◆ **Extrait de page**:

____

Les écoles du territoire de Shabunda, au Sud-Kivu, ont été plongées dans le silence lundi 10 novembre, marquant le début d’une semaine sans cours décrétée par les enseignants. Ce mouvement de protestation trouve sa source dans le retard de paiement de leurs salaires, certains enseignants n’ayant rien perçu depuis deux mois, d’autres depuis quatre. Face à cette situation, ils menacent désormais de durcir le mouvement par une grève sèche si leurs revendications restent ignorées.
Dans une déclaration accordée à nos confrères de Radio Okapi, Joseph Zakatindi, président de l’Intersyndicale territoriale des enseignants de Shabunda, a dénoncé une discrimination flagrante et un « abandon administratif » de la part des autorités. « Nous sommes le 11 novembre, et les enseignants de Shabunda n’ont toujours pas reçu leurs salaires de septembre et octobre. Certains collègues payés par TMB et d’autres banques ont déjà touché leur dû. Pourquoi pas nous ? » s’interroge-t-il.

____

◆ **Données fournies**:

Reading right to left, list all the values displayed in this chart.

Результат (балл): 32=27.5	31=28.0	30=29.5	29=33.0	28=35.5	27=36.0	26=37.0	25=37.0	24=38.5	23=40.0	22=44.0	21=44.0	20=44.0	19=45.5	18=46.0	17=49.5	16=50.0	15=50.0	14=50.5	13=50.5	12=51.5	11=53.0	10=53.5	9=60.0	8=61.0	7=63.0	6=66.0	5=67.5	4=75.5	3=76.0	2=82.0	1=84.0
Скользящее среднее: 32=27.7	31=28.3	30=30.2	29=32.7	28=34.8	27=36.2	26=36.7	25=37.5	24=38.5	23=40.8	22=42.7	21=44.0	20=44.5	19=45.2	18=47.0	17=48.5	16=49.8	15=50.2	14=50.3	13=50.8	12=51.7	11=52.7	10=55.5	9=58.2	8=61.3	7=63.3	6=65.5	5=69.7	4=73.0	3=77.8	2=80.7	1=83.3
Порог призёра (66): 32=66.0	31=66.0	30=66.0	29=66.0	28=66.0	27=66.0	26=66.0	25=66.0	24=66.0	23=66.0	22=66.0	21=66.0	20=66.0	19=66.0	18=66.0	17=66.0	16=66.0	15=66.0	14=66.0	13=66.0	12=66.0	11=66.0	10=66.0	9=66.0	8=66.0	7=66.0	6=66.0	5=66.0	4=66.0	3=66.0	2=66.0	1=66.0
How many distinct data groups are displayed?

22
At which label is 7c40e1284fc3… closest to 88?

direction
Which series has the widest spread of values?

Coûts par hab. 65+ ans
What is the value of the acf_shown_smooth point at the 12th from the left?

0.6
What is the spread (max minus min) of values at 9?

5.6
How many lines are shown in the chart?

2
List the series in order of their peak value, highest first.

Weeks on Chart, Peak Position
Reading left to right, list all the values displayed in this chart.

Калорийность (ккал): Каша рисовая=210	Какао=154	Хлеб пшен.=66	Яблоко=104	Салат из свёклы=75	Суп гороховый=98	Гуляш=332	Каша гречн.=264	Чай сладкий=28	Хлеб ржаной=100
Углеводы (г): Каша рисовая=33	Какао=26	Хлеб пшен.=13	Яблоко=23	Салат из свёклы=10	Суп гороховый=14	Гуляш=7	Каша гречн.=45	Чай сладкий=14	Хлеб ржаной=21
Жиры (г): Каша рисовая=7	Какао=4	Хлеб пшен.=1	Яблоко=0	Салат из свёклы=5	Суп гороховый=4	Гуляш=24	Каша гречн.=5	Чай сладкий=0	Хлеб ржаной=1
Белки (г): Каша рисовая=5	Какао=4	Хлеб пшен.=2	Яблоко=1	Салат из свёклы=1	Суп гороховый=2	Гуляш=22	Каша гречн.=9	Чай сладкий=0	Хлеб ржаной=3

____

◆ **Tâche à réaliser**:
Reprenez l'article sur la grève des enseignants de Shabunda après sa dernière phrase et poursuivez-le.

◆ **Réponse ci-dessous**:
Selon Zakatindi, le gouvernement central aurait déjà transféré les fonds à l’IFOD à Kinshasa, l’institution financière responsable des paiements, mais c’est à ce niveau que se situe le blocage. Il exhorte les autorités à agir rapidement pour mettre fin à cette injustice, rappelant que « les enseignants ne peuvent pas travailler le ventre vide ». Des situations similaires sont rapportées à Kalehe, un autre territoire du Sud-Kivu, traduisant un malaise général dans la province.